(Collected data entries)
####

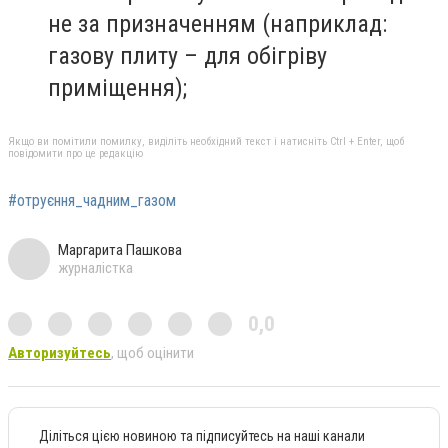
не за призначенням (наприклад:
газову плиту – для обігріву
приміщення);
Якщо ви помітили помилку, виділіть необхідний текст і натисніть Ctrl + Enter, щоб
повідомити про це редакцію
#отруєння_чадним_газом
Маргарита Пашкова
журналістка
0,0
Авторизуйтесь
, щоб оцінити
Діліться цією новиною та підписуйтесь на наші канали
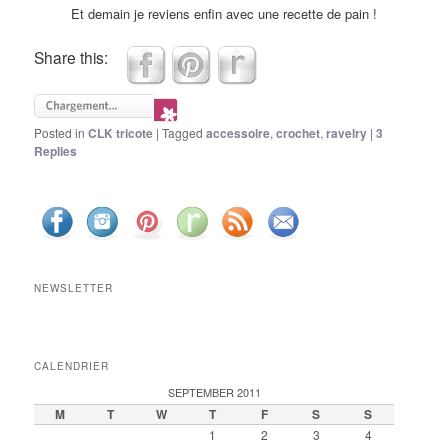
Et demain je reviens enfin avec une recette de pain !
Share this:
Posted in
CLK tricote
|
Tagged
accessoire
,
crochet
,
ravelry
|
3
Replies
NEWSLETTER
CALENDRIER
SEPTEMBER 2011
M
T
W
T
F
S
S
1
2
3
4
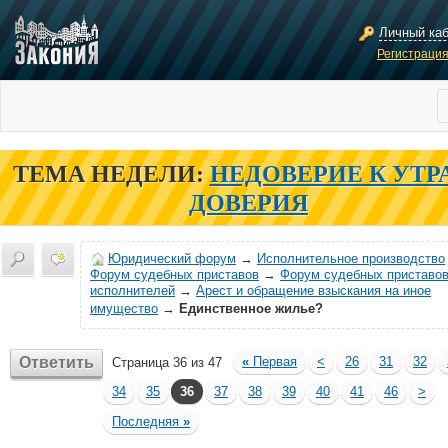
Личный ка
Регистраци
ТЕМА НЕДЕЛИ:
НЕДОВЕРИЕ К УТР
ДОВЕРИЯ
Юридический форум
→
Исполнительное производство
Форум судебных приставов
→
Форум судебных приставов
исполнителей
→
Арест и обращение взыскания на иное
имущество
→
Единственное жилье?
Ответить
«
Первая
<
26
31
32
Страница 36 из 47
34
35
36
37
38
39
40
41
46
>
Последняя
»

####

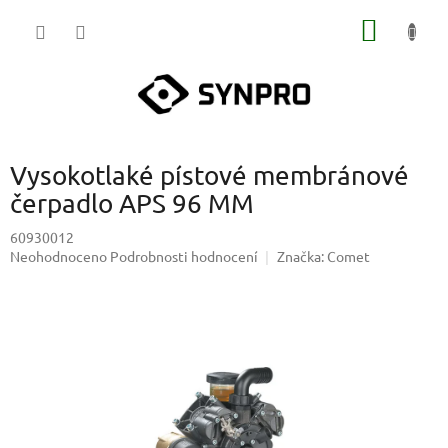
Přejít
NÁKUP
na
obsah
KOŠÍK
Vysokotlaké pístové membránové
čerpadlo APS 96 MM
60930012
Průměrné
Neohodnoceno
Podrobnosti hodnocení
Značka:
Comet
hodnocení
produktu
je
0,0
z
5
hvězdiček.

####

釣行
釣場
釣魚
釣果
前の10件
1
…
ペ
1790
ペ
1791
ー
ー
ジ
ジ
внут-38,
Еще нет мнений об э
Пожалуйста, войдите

####

* _YOUR GOAL_:
Retype only the stretch of lines above starting at the one with "не за призначенням" and stopping at the one with "Діліться цією новиною", exactly as written, with both kept.

* _RESULT_:
не за призначенням (наприклад:
газову плиту – для обігріву
приміщення);
Якщо ви помітили помилку, виділіть необхідний текст і натисніть Ctrl + Enter, щоб
повідомити про це редакцію
#отруєння_чадним_газом
Маргарита Пашкова
журналістка
0,0
Авторизуйтесь
, щоб оцінити
Діліться цією новиною та підписуйтесь на наші канали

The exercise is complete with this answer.